What to work on>
Can you rewrite every line of the listing below as a Markdown table with the columns "Row" and "Listing line", numbering the rows in order and skipping blank lines? Leave the pictures out of the answer.

Task data>
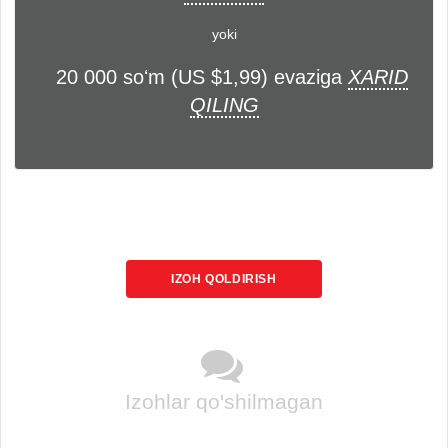
yoki
20 000 soʻm (US $1,99) evaziga
XARID
QILING
IZOH QOLDIRISH
Izohlar qo'shilmagan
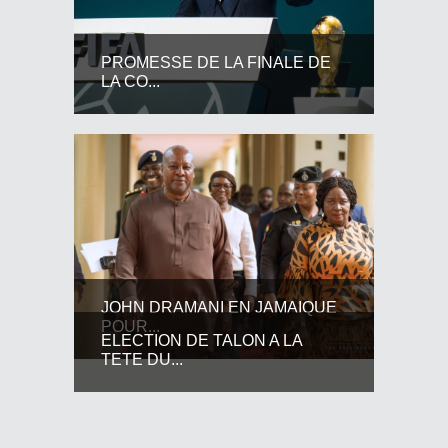
PROMESSE DE LA FINALE DE
LA CO...
JOHN DRAMANI EN JAMAIQUE
POUR...
ELECTION DE TALON A LA
TETE DU...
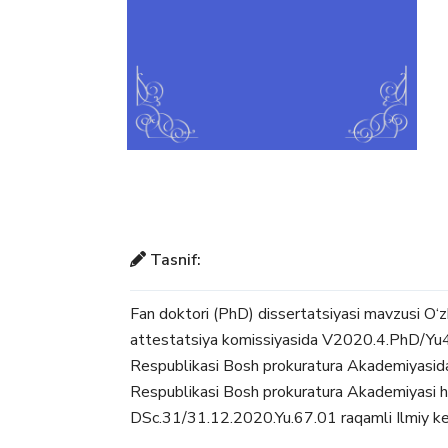
Tasnif:
Fan doktori (PhD) dissertatsiyasi mavzusi O‘
attestatsiya komissiyasida V2020.4.PhD/Yu43
Respublikasi Bosh prokuratura Akademiyasida b
Respublikasi Bosh prokuratura Akademiyasi huz
DSc.31/31.12.2020.Yu.67.01 raqamli Ilmiy ken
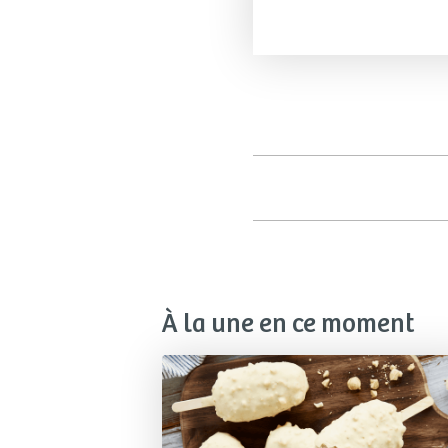
À la une en ce moment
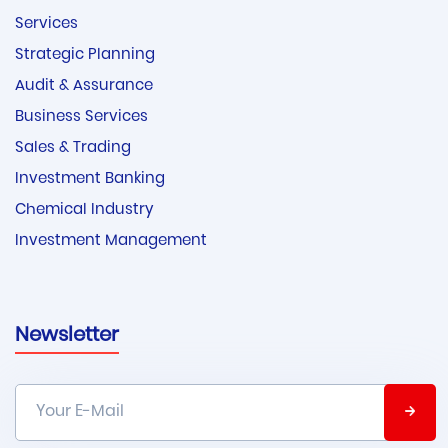
Services
Strategic Planning
Audit & Assurance
Business Services
Sales & Trading
Investment Banking
Chemical Industry
Investment Management
Newsletter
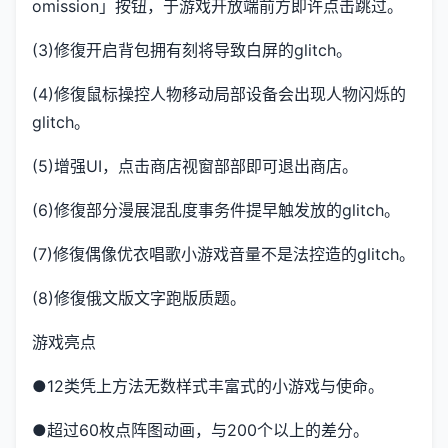
omission」按钮，于游戏开放端前方即许点击跳过。
(3)修復开启背包拥有刻将导致白屏的glitch。
(4)修復鼠标操控人物移动局部设备会出现人物闪烁的
glitch。
(5)增强UI，点击商店视窗部部即可退出商店。
(6)修復部分漫展混乱度事务件提早触发放的glitch。
(7)修復偶像优衣唱歌小游戏音量不是法控造的glitch。
(8)修復俄文版文字跑版质题。
游戏亮点
●12类凭上方法无数样式丰富式的小游戏与使命。
●超过60枚点阵图动画，与200个以上的差分。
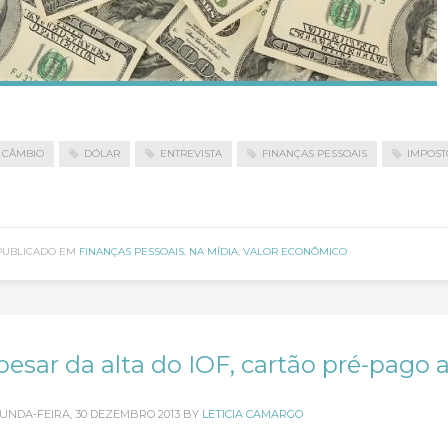
CÂMBIO
DÓLAR
ENTREVISTA
FINANÇAS PESSOAIS
IMPOST
PUBLICADO EM
FINANÇAS PESSOAIS
,
NA MÍDIA
,
VALOR ECONÔMICO
pesar da alta do IOF, cartão pré-pago
UNDA-FEIRA, 30 DEZEMBRO 2013
BY
LETICIA CAMARGO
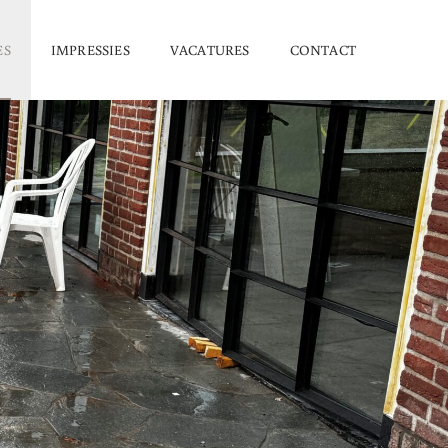
ES
IMPRESSIES
VACATURES
CONTACT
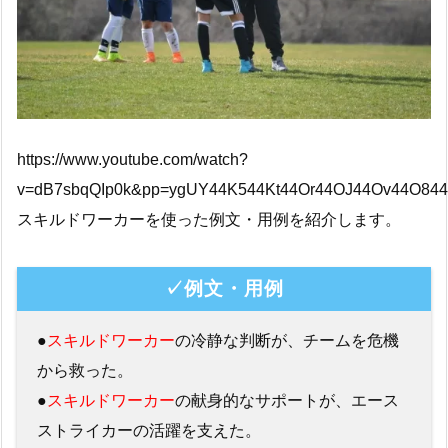
https://www.youtube.com/watch?
v=dB7sbqQIp0k&pp=ygUY44K544Kt44Or44OJ44Ov44O844
スキルドワーカーを使った例文・用例を紹介します。
✓例文・用例
●
スキルドワーカー
の冷静な判断が、チームを危機
から救った。
●
スキルドワーカー
の献身的なサポートが、エース
ストライカーの活躍を支えた。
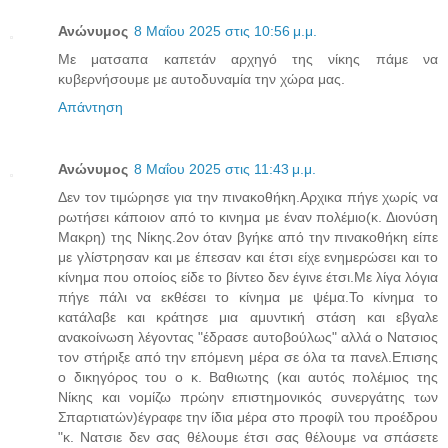
Ανώνυμος
8 Μαΐου 2025 στις 10:56 μ.μ.
Με ματσαπα καπετάν αρχηγό της νίκης πάμε να
κυβερνήσουμε με αυτοδυναμία την χώρα μας.
Απάντηση
Ανώνυμος
8 Μαΐου 2025 στις 11:43 μ.μ.
Δεν τον τιμώρησε για την πινακοθήκη.Αρχικα πήγε χωρίς να
ρωτήσει κάποιον από το κινημα με έναν πολέμιο(κ. Διονύση
Μακρη) της Νίκης.2ον όταν βγήκε από την πινακοθήκη είπε
με γλίστρησαν και με έπεσαν και έτσι είχε ενημερώσει και το
κίνημα που οποίος είδε το βίντεο δεν έγινε έτσι.Με λίγα λόγια
πήγε πάλι να εκθέσει το κίνημα με ψέμα.Το κίνημα το
κατάλαβε και κράτησε μια αμυντική στάση και εβγαλε
ανακοίνωση λέγοντας "έδρασε αυτοβούλως" αλλά ο Νατσιος
τον στήριξε από την επόμενη μέρα σε όλα τα πανελ.Επισης
ο δικηγόρος του ο κ. Βαθιωτης (και αυτός πολέμιος της
Νίκης και νομίζω πρώην επιστημονικός συνεργάτης των
Σπαρτιατών)έγραφε την ίδια μέρα στο προφίλ του προέδρου
"κ. Νατσιε δεν σας θέλουμε έτσι σας θέλουμε να σπάσετε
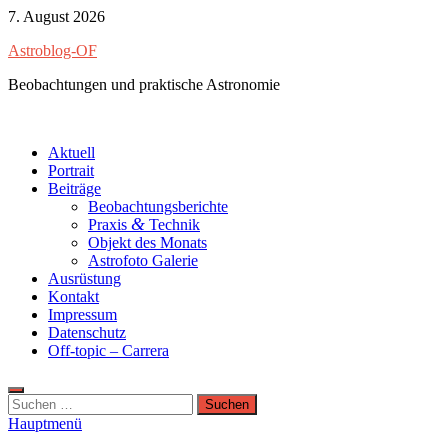
Zum
7. August 2026
Inhalt
Astroblog-OF
springen
Beobachtungen und praktische Astronomie
Aktuell
Portrait
Beiträge
Beobachtungsberichte
&
Praxis
Technik
Objekt des Monats
Astrofoto Galerie
Ausrüstung
Kontakt
Impressum
Datenschutz
Off-topic – Carrera
Suchen
nach:
Hauptmenü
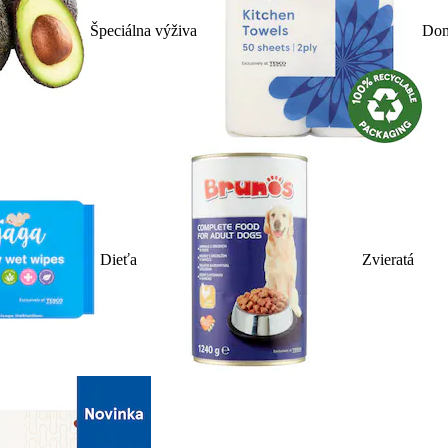
Špeciálna výživa
Dom
Dieťa
Zvieratá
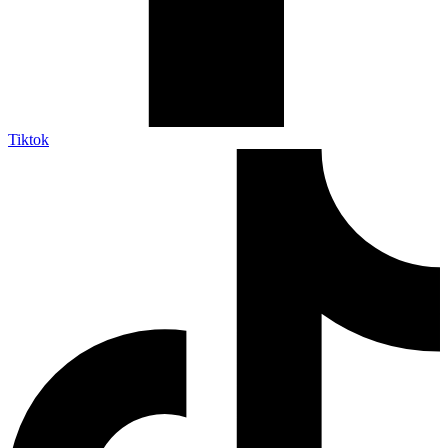
Tiktok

Exercise result>
| Row | Listing line |
|---|---|
| 1 | yoki |
| 2 | 20 000 soʻm (US $1,99) evaziga |
| 3 | XARID |
| 4 | QILING |
| 5 | IZOH QOLDIRISH |
| 6 | Izohlar qo'shilmagan |
| 7 | PROMESSE DE LA FINALE DE |
| 8 | LA CO... |
| 9 | JOHN DRAMANI EN JAMAIQUE |
| 10 | POUR... |
| 11 | ELECTION DE TALON A LA |
| 12 | TETE DU... |
| 13 | Tasnif: |
| 14 | Fan doktori (PhD) dissertatsiyasi mavzusi O‘ |
| 15 | attestatsiya komissiyasida V2020.4.PhD/Yu43 |
| 16 | Respublikasi Bosh prokuratura Akademiyasida b |
| 17 | Respublikasi Bosh prokuratura Akademiyasi huz |
| 18 | DSc.31/31.12.2020.Yu.67.01 raqamli Ilmiy ken |
| 19 | À la une en ce moment |
| 20 | Services |
| 21 | Strategic Planning |
| 22 | Audit & Assurance |
| 23 | Business Services |
| 24 | Sales & Trading |
| 25 | Investment Banking |
| 26 | Chemical Industry |
| 27 | Investment Management |
| 28 | Newsletter |
| 29 | omission」按钮，于游戏开放端前方即许点击跳过。 |
| 30 | (3)修復开启背包拥有刻将导致白屏的glitch。 |
| 31 | (4)修復鼠标操控人物移动局部设备会出现人物闪烁的 |
| 32 | glitch。 |
| 33 | (5)增强UI，点击商店视窗部部即可退出商店。 |
| 34 | (6)修復部分漫展混乱度事务件提早触发放的glitch。 |
| 35 | (7)修復偶像优衣唱歌小游戏音量不是法控造的glitch。 |
| 36 | (8)修復俄文版文字跑版质题。 |
| 37 | 游戏亮点 |
| 38 | ●12类凭上方法无数样式丰富式的小游戏与使命。 |
| 39 | ●超过60枚点阵图动画，与200个以上的差分。 |
| 40 | CÂMBIO |
| 41 | DÓLAR |
| 42 | ENTREVISTA |
| 43 | FINANÇAS PESSOAIS |
| 44 | IMPOST |
| 45 | PUBLICADO EM |
| 46 | FINANÇAS PESSOAIS |
| 47 | , |
| 48 | NA MÍDIA |
| 49 | , |
| 50 | VALOR ECONÔMICO |
| 51 | pesar da alta do IOF, cartão pré-pago |
| 52 | UNDA-FEIRA, 30 DEZEMBRO 2013 |
| 53 | BY |
| 54 | LETICIA CAMARGO |
| 55 | ES |
| 56 | IMPRESSIES |
| 57 | VACATURES |
| 58 | CONTACT |
| 59 | https://www.youtube.com/watch? |
| 60 | v=dB7sbqQIp0k&pp=ygUY44K544Kt44Or44OJ44Ov44O844 |
| 61 | スキルドワーカーを使った例文・用例を紹介します。 |
| 62 | ✓例文・用例 |
| 63 | ● |
| 64 | スキルドワーカー |
| 65 | の冷静な判断が、チームを危機 |
| 66 | から救った。 |
| 67 | ● |
| 68 | スキルドワーカー |
| 69 | の献身的なサポートが、エース |
| 70 | ストライカーの活躍を支えた。 |
| 71 | Ανώνυμος |
| 72 | 8 Μαΐου 2025 στις 10:56 μ.μ. |
| 73 | Με ματσαπα καπετάν αρχηγό της νίκης πάμε να |
| 74 | κυβερνήσουμε με αυτοδυναμία την χώρα μας. |
| 75 | Απάντηση |
| 76 | Ανώνυμος |
| 77 | 8 Μαΐου 2025 στις 11:43 μ.μ. |
| 78 | Δεν τον τιμώρησε για την πινακοθήκη.Αρχικα πήγε χωρίς να |
| 79 | ρωτήσει κάποιον από το κινημα με έναν πολέμιο(κ. Διονύση |
| 80 | Μακρη) της Νίκης.2ον όταν βγήκε από την πινακοθήκη είπε |
| 81 | με γλίστρησαν και με έπεσαν και έτσι είχε ενημερώσει και το |
| 82 | κίνημα που οποίος είδε το βίντεο δεν έγινε έτσι.Με λίγα λόγια |
| 83 | πήγε πάλι να εκθέσει το κίνημα με ψέμα.Το κίνημα το |
| 84 | κατάλαβε και κράτησε μια αμυντική στάση και εβγαλε |
| 85 | ανακοίνωση λέγοντας "έδρασε αυτοβούλως" αλλά ο Νατσιος |
| 86 | τον στήριξε από την επόμενη μέρα σε όλα τα πανελ.Επισης |
| 87 | ο δικηγόρος του ο κ. Βαθιωτης (και αυτός πολέμιος της |
| 88 | Νίκης και νομίζω πρώην επιστημονικός συνεργάτης των |
| 89 | Σπαρτιατών)έγραφε την ίδια μέρα στο προφίλ του προέδρου |
| 90 | "κ. Νατσιε δεν σας θέλουμε έτσι σας θέλουμε να σπάσετε |
| 91 | Zum |
| 92 | 7. August 2026 |
| 93 | Inhalt |
| 94 | Astroblog-OF |
| 95 | springen |
| 96 | Beobachtungen und praktische Astronomie |
| 97 | Aktuell |
| 98 | Portrait |
| 99 | Beiträge |
| 100 | Beobachtungsberichte |
| 101 | & |
| 102 | Praxis |
| 103 | Technik |
| 104 | Objekt des Monats |
| 105 | Astrofoto Galerie |
| 106 | Ausrüstung |
| 107 | Kontakt |
| 108 | Impressum |
| 109 | Datenschutz |
| 110 | Off-topic – Carrera |
| 111 | Suchen |
| 112 | nach: |
| 113 | Hauptmenü |
| 114 | Špeciálna výživa |
| 115 | Dom |
| 116 | Dieťa |
| 117 | Zvieratá |
| 118 | Tiktok |